Anatomy of an awards banquet

Perhaps the first sign of warning should have been when I actually won a big award. Things like that don't happen.

Perhaps the first sign of warning should have been when I allowed the station flight-booker to book me a three-leg flight to Atlantic City.

Perhaps the first sign of warning should have been when I watched a fire truck follow my third-leg plane into the gate.

But the first sign of warning came when a pretty girl named Melissa smelled something that had the scent of cooking biscuits. She and her foster puppy, a black lab named Dawson, sat at the front of the plane. She was charged with putting him in social situations before he received his formal training as a guide dog. In my opinion, Dawson got enough socialization Friday night to last a lifetime...no matter that a dog year equals seven human years.

The biscuit smell was actually smoke. Something on the plane was burning while we flew over the Atlantic. Dawson didn't stir much as the pilot indicated we were turning back. We didn't know there was smoke in the cockpit and he wasn't telling us. After the biscuits the first real sign of trouble was the line of emergency vehices waiting for us on the runway.

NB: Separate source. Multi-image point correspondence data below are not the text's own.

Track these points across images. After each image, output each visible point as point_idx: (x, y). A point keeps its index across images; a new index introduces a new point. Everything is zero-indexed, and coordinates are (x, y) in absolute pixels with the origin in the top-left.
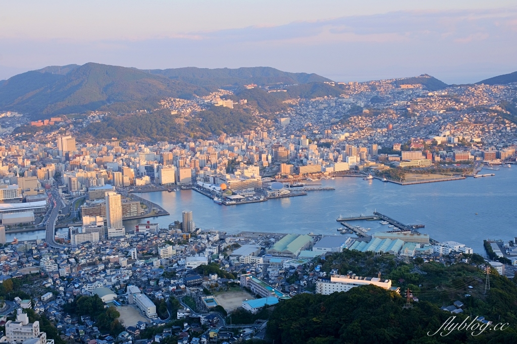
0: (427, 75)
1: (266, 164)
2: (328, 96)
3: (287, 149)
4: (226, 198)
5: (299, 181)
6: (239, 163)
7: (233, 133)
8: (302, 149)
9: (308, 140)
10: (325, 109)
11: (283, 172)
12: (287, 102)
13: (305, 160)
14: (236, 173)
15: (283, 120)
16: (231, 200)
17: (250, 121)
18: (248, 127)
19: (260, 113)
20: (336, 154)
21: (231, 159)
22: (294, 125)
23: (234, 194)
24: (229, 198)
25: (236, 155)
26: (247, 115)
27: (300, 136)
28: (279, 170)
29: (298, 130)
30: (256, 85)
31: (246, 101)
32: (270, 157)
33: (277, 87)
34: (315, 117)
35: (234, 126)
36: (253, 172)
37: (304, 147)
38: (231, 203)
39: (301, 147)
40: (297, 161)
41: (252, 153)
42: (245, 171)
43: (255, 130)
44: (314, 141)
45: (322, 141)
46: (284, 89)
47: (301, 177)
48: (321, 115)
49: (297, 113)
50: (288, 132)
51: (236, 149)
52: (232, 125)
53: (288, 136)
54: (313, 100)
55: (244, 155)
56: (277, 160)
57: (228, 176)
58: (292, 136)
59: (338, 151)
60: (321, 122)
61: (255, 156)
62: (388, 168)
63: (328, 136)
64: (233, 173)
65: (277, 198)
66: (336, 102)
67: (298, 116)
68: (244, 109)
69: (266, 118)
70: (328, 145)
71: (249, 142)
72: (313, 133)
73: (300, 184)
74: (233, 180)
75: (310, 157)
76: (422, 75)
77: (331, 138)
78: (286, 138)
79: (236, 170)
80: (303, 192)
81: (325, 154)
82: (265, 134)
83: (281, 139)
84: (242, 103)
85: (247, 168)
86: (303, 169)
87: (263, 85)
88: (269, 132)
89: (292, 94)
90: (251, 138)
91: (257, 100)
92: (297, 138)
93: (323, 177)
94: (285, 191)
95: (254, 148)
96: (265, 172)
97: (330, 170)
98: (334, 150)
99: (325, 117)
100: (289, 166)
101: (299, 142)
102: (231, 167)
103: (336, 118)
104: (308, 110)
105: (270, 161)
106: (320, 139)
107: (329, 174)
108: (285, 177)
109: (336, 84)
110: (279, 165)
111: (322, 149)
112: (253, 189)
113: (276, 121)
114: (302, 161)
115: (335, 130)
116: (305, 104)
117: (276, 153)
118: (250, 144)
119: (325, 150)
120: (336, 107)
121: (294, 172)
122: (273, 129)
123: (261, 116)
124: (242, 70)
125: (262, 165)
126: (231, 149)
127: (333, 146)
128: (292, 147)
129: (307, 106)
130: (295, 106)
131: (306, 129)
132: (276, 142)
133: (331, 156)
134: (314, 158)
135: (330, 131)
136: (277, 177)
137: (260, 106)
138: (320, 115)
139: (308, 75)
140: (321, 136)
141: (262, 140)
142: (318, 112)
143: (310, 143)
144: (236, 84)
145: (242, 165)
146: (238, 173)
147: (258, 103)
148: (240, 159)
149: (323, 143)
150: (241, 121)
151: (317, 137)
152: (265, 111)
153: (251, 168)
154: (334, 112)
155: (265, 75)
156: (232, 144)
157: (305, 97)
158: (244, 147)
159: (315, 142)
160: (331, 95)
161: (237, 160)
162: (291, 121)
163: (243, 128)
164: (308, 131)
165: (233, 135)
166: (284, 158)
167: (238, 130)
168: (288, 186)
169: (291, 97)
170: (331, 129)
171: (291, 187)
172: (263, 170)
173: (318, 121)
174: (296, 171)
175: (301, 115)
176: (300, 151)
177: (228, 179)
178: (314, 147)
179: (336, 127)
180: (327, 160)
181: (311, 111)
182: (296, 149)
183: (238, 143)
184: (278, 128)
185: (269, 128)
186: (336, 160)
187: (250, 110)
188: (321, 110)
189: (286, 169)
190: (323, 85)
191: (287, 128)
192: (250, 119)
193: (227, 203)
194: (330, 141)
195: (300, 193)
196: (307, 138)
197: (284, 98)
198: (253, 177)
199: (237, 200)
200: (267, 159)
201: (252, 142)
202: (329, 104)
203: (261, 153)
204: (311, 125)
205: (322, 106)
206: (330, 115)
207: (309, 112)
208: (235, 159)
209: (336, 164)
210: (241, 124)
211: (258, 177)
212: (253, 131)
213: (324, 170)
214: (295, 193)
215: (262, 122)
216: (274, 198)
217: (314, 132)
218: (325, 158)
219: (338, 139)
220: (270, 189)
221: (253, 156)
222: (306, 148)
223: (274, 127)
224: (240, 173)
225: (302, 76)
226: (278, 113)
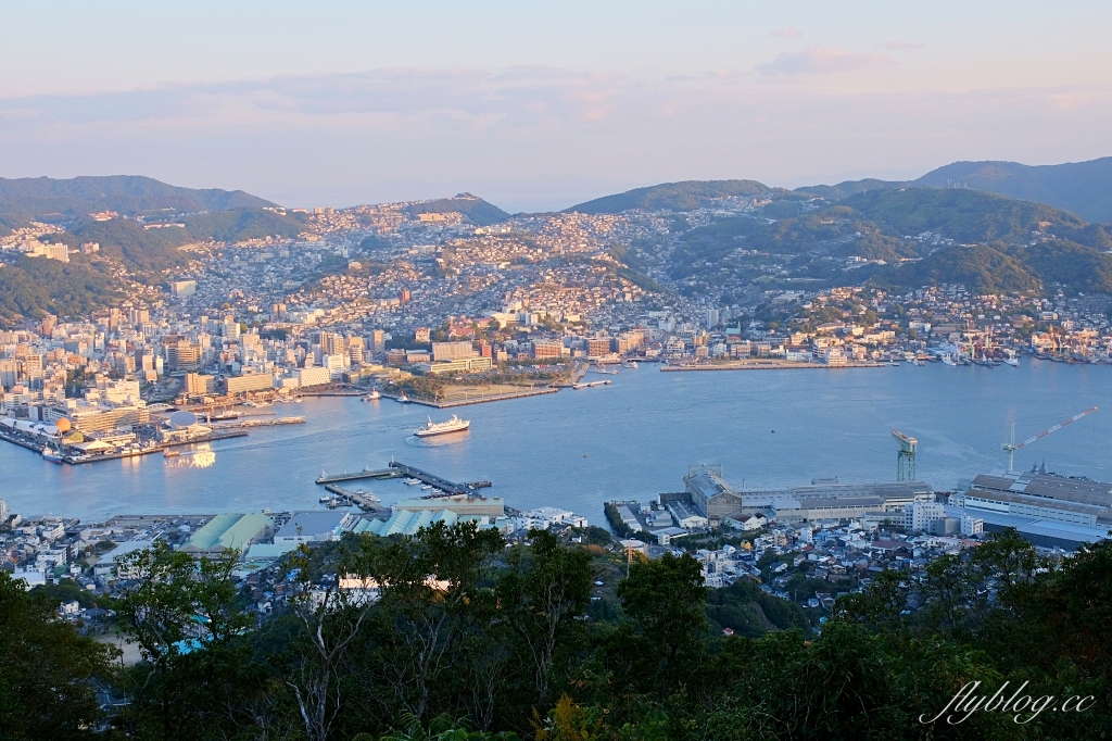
0: (469, 195)
1: (151, 376)
2: (274, 237)
3: (196, 344)
4: (71, 449)
5: (229, 408)
6: (92, 376)
7: (70, 314)
8: (228, 343)
9: (238, 325)
10: (268, 263)
11: (191, 390)
12: (186, 248)
13: (236, 366)
14: (88, 396)
15: (180, 286)
16: (83, 452)
17: (108, 288)
18: (104, 302)
19: (129, 271)
20: (300, 351)
21: (72, 367)
22: (204, 296)
23: (88, 439)
24: (78, 450)
25: (83, 361)
26: (101, 275)
27: (223, 318)
28: (183, 386)
29: (215, 306)
30: (115, 213)
31: (96, 247)
32: (160, 363)
33: (164, 218)
34: (248, 279)
35: (73, 299)
36: (126, 393)
37: (230, 340)
38: (83, 458)
39: (224, 339)
40: (221, 369)
41: (119, 355)
42: (109, 390)
43: (121, 309)
44: (251, 327)
45: (269, 327)
46: (179, 222)
47: (230, 399)
48: (260, 276)
49: (209, 271)
50: (194, 309)
51: (82, 348)
52: (68, 297)
53: (195, 318)
54: (244, 245)
55: (101, 360)
56: (175, 368)
57: (72, 403)
58: (204, 319)
59: (304, 345)
60: (262, 289)
61: (127, 360)
62: (408, 375)
63: (279, 317)
64: (83, 396)
65: (184, 444)
66: (290, 248)
67: (213, 278)
68: (94, 264)
69: (144, 282)
70: (281, 335)
71: (110, 332)
72: (247, 312)
73: (230, 413)
74: (86, 412)
75: (247, 358)
76: (459, 195)
77: (287, 321)
78: (191, 323)
79: (89, 391)
80: (237, 430)
81: (279, 353)
82: (145, 315)
83: (180, 325)
84: (88, 251)
85: (111, 386)
86: (234, 384)
87: (132, 213)
88: (152, 312)
89: (196, 231)
90: (113, 324)
91: (120, 244)
92: (216, 322)
93: (278, 398)
94: (199, 429)
95: (123, 343)
96: (151, 392)
97: (290, 383)
98: (296, 344)
99: (270, 279)
100: (205, 378)
101: (220, 330)
102: (77, 385)
103: (294, 279)
104: (232, 266)
105: (161, 372)
106: (264, 322)
107: (291, 392)
108: (198, 401)
109: (289, 212)
110: (182, 378)
111: (271, 342)
112: (130, 428)
113: (167, 288)
114: (229, 368)
115: (293, 304)
116: (224, 252)
117: (173, 353)
118: (112, 336)
119: (277, 344)
120: (291, 258)
121: (216, 390)
122: (160, 304)
123: (131, 278)
124: (80, 182)
125: (144, 378)
126: (71, 347)
127: (293, 336)
128: (206, 341)
129: (230, 256)
130: (204, 256)
131: (232, 303)
132: (169, 330)
133: (291, 356)
134: (255, 360)
135: (283, 307)
136: (179, 401)
137: (128, 257)
138: (259, 274)
139: (228, 194)
140: (265, 317)
141: (138, 328)
142: (253, 269)
143: (243, 331)
144: (71, 211)
145: (100, 379)
146: (92, 395)
147: (125, 251)
148: (92, 368)
149: (272, 331)
150: (89, 288)
151: (258, 318)
152: (141, 267)
153: (121, 384)
154: (289, 269)
155: (135, 192)
156: (73, 336)
157: (226, 239)
158: (100, 342)
159: (255, 330)
160: (279, 233)
161: (87, 370)
162: (197, 288)
163: (93, 304)
164: (236, 306)
165: (73, 320)
166: (189, 363)
167: (83, 309)
168: (206, 420)
169: (194, 239)
170: (284, 302)
171: (212, 420)
172: (146, 388)
173: (256, 286)
174: (220, 388)
175: (219, 275)
176: (225, 347)
177: (72, 410)
178: (252, 340)
179: (296, 297)
180: (283, 364)
181: (239, 268)
182: (213, 345)
183: (86, 335)
184: (172, 304)
185: (151, 302)
186: (301, 364)
187: (108, 265)
188: (261, 265)
189: (198, 384)
190: (262, 214)
191: (190, 302)
192: (109, 283)
193: (75, 458)
194: (285, 325)
195: (232, 431)
196: (236, 321)
197: (180, 241)
198: (126, 403)
199: (96, 452)
200: (153, 366)
201: (117, 333)
202: (276, 253)
203: (139, 354)
204: (242, 296)
205: (261, 258)
206: (281, 275)
207: (234, 269)
208: (84, 367)
209: (303, 371)
210: (90, 295)
211: (138, 404)
212: (116, 310)
213: (280, 385)
214: (222, 432)
215: (136, 290)
216: (177, 444)
217: (250, 308)
218: (278, 361)
219: (302, 322)
220: (166, 427)
221: (121, 359)
222: (236, 343)
223: (161, 302)
224: (98, 396)
225: (215, 197)
226: (168, 271)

I snapped this ugly picture after we stopped (the stewardess let out a sigh of relief and didn't bother asking me to stop).


By the time the smoke cleared, we should've been in Atlantic City. Most people on the plane were just thankful we were back at Reagan National instead of the Atlantic. Their moods changed a lot by the time I snapped the next picture.

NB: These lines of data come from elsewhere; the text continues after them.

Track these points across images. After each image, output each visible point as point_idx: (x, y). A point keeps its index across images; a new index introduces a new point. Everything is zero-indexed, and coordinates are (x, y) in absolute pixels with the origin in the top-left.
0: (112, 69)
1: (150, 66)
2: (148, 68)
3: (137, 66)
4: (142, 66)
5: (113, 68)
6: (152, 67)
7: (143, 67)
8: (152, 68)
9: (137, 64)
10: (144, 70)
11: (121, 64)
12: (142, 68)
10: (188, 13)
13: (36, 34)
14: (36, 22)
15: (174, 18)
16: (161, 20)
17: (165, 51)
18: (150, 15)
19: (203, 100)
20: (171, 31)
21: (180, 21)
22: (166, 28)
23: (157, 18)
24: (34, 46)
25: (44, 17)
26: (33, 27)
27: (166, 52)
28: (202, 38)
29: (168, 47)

That's two hours later as we stood waiting for someone to pick us up and take us to a hotel. By this time it was nearly 1AM Saturday. We were still in D.C. and had recently been told we wouldn't arrive in AC until after 1PM the next day. We were nonplussed.

Forty-five minutes later, three shuttles picked up the 20 stranded travelers. Pictured here are the shuttles, a Navy man who held his temper pretty well, and Dawson the Dog (who also was holding his temper pretty well).


We all felt pretty good about living through the night before until the next day when my partner Don Jackson opened the Washington Post. Notice, he seems a little concerned.


It could be because it seemed like the Post had pulled a little Dewey-Truman trick. Maybe we'd been closer to death than we thought.


Nevertheless, we boarded the plane that looked exactly like the one we'd been on the night before...


...and took to the skies. The entire time I'd been feeling unsafe, I had been so close to the heart of the nation's defense and didn't know it.


Later, I gave a speech I don't remember and accepted the award.


All in all, it was a pretty good trip.